* Extracted entries
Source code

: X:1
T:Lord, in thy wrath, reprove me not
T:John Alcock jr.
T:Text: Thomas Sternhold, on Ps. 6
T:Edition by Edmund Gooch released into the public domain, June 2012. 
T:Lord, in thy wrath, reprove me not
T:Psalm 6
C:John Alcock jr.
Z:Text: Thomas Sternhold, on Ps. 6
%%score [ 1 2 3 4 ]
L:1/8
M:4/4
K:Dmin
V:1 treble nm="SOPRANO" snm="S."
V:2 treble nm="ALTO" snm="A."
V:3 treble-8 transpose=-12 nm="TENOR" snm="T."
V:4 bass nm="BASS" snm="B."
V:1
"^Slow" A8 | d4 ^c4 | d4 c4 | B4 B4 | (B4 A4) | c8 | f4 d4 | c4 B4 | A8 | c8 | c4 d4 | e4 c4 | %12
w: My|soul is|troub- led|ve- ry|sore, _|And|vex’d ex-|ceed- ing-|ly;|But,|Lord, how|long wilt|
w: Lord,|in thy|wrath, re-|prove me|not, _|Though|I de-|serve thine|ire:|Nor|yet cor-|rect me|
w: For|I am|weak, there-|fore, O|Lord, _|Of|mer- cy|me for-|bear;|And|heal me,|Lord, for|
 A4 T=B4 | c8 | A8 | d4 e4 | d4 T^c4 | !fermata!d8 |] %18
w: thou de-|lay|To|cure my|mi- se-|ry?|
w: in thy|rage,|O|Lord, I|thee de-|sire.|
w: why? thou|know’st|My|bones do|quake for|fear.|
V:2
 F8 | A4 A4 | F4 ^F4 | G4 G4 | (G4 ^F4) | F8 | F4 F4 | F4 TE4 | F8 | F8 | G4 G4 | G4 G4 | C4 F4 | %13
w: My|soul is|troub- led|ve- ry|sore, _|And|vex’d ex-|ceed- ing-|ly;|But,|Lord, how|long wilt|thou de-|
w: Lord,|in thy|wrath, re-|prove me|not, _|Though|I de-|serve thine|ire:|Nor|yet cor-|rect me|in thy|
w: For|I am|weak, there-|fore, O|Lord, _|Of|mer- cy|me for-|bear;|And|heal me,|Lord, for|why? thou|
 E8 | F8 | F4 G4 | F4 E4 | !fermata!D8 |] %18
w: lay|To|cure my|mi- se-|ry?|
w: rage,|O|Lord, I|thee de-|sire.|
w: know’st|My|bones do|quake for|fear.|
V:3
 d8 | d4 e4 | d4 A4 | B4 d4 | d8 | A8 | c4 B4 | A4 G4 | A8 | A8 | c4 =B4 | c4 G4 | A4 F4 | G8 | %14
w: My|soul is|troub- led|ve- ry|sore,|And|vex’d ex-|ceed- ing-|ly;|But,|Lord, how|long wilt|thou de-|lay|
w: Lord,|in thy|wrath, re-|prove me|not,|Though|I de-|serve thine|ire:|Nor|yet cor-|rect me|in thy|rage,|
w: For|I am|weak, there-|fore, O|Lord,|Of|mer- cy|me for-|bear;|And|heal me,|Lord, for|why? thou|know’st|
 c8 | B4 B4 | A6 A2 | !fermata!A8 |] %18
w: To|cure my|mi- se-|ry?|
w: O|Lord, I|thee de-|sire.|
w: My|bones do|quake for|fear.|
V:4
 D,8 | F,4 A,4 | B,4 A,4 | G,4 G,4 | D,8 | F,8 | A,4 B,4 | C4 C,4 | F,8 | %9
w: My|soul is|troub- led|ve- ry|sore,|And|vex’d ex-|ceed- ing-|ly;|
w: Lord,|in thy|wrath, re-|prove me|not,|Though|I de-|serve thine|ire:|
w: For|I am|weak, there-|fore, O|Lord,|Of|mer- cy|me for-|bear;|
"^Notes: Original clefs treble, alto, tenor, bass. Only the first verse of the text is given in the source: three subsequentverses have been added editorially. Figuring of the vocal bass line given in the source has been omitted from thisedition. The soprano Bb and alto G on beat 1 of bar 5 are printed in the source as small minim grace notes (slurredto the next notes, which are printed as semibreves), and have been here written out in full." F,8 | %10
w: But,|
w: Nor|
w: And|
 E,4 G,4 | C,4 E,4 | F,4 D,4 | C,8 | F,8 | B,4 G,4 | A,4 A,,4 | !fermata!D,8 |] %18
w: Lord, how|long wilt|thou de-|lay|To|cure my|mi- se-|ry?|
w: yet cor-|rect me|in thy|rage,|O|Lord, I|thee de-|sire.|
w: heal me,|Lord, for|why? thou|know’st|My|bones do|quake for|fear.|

* The task
Print the data above exactly as it was provided.

* Written response
Source code

: X:1
T:Lord, in thy wrath, reprove me not
T:John Alcock jr.
T:Text: Thomas Sternhold, on Ps. 6
T:Edition by Edmund Gooch released into the public domain, June 2012. 
T:Lord, in thy wrath, reprove me not
T:Psalm 6
C:John Alcock jr.
Z:Text: Thomas Sternhold, on Ps. 6
%%score [ 1 2 3 4 ]
L:1/8
M:4/4
K:Dmin
V:1 treble nm="SOPRANO" snm="S."
V:2 treble nm="ALTO" snm="A."
V:3 treble-8 transpose=-12 nm="TENOR" snm="T."
V:4 bass nm="BASS" snm="B."
V:1
"^Slow" A8 | d4 ^c4 | d4 c4 | B4 B4 | (B4 A4) | c8 | f4 d4 | c4 B4 | A8 | c8 | c4 d4 | e4 c4 | %12
w: My|soul is|troub- led|ve- ry|sore, _|And|vex’d ex-|ceed- ing-|ly;|But,|Lord, how|long wilt|
w: Lord,|in thy|wrath, re-|prove me|not, _|Though|I de-|serve thine|ire:|Nor|yet cor-|rect me|
w: For|I am|weak, there-|fore, O|Lord, _|Of|mer- cy|me for-|bear;|And|heal me,|Lord, for|
 A4 T=B4 | c8 | A8 | d4 e4 | d4 T^c4 | !fermata!d8 |] %18
w: thou de-|lay|To|cure my|mi- se-|ry?|
w: in thy|rage,|O|Lord, I|thee de-|sire.|
w: why? thou|know’st|My|bones do|quake for|fear.|
V:2
 F8 | A4 A4 | F4 ^F4 | G4 G4 | (G4 ^F4) | F8 | F4 F4 | F4 TE4 | F8 | F8 | G4 G4 | G4 G4 | C4 F4 | %13
w: My|soul is|troub- led|ve- ry|sore, _|And|vex’d ex-|ceed- ing-|ly;|But,|Lord, how|long wilt|thou de-|
w: Lord,|in thy|wrath, re-|prove me|not, _|Though|I de-|serve thine|ire:|Nor|yet cor-|rect me|in thy|
w: For|I am|weak, there-|fore, O|Lord, _|Of|mer- cy|me for-|bear;|And|heal me,|Lord, for|why? thou|
 E8 | F8 | F4 G4 | F4 E4 | !fermata!D8 |] %18
w: lay|To|cure my|mi- se-|ry?|
w: rage,|O|Lord, I|thee de-|sire.|
w: know’st|My|bones do|quake for|fear.|
V:3
 d8 | d4 e4 | d4 A4 | B4 d4 | d8 | A8 | c4 B4 | A4 G4 | A8 | A8 | c4 =B4 | c4 G4 | A4 F4 | G8 | %14
w: My|soul is|troub- led|ve- ry|sore,|And|vex’d ex-|ceed- ing-|ly;|But,|Lord, how|long wilt|thou de-|lay|
w: Lord,|in thy|wrath, re-|prove me|not,|Though|I de-|serve thine|ire:|Nor|yet cor-|rect me|in thy|rage,|
w: For|I am|weak, there-|fore, O|Lord,|Of|mer- cy|me for-|bear;|And|heal me,|Lord, for|why? thou|know’st|
 c8 | B4 B4 | A6 A2 | !fermata!A8 |] %18
w: To|cure my|mi- se-|ry?|
w: O|Lord, I|thee de-|sire.|
w: My|bones do|quake for|fear.|
V:4
 D,8 | F,4 A,4 | B,4 A,4 | G,4 G,4 | D,8 | F,8 | A,4 B,4 | C4 C,4 | F,8 | %9
w: My|soul is|troub- led|ve- ry|sore,|And|vex’d ex-|ceed- ing-|ly;|
w: Lord,|in thy|wrath, re-|prove me|not,|Though|I de-|serve thine|ire:|
w: For|I am|weak, there-|fore, O|Lord,|Of|mer- cy|me for-|bear;|
"^Notes: Original clefs treble, alto, tenor, bass. Only the first verse of the text is given in the source: three subsequentverses have been added editorially. Figuring of the vocal bass line given in the source has been omitted from thisedition. The soprano Bb and alto G on beat 1 of bar 5 are printed in the source as small minim grace notes (slurredto the next notes, which are printed as semibreves), and have been here written out in full." F,8 | %10
w: But,|
w: Nor|
w: And|
 E,4 G,4 | C,4 E,4 | F,4 D,4 | C,8 | F,8 | B,4 G,4 | A,4 A,,4 | !fermata!D,8 |] %18
w: Lord, how|long wilt|thou de-|lay|To|cure my|mi- se-|ry?|
w: yet cor-|rect me|in thy|rage,|O|Lord, I|thee de-|sire.|
w: heal me,|Lord, for|why? thou|know’st|My|bones do|quake for|fear.|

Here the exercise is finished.